Northwest European gasoline refining margins, weighed down by high stockpiles, fell on Friday from an eight-month high which had been fuelled by strong US demand and lower crude oil prices. Poland, Hungary and the Czech Republic are making available to their domestic refiners around 8 million barrels of crude from strategic stocks to tackle the Russian Druzhba pipeline shutdown, industry sources said on Friday.
Traders said that Total's 240,000 barrel per day Leuna refinery in Germany had slashed runs because of the contamination by around 30 percent but exact details could not be immediately confirmed. German industry Group MWV said on Thursday that Leuna and PCK's 240,000 bpd Schwedt refinery were arranging to receive crude from tankers coming to the Baltic Sea. It was not immediately clear how the crude would then be transported to the refineries.

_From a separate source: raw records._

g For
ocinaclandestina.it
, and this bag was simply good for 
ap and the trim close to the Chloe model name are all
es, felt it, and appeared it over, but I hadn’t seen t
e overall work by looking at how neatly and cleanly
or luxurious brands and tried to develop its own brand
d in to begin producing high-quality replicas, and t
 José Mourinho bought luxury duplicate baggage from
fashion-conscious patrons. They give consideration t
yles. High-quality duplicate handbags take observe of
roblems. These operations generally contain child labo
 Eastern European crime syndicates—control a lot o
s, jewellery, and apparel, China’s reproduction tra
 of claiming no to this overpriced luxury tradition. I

Gunvor's 88,000 barrel per day (bpd) Rotterdam oil refinery shut one crude distillation unit (CDU), two industry sources said on Friday. Gasoline stocks in independent storage in the Amsterdam-Rotterdam-Antwerp (ARA) refining and storage hub rose by 11.7 percent in the week to Thursday, according to data from Dutch consultancy Insights Global, previously PJK International. Stocks stood at 1.03 million tonnes, the data showed, and exports of the motor fuel were on transatlantic journeys and on their way to West Africa.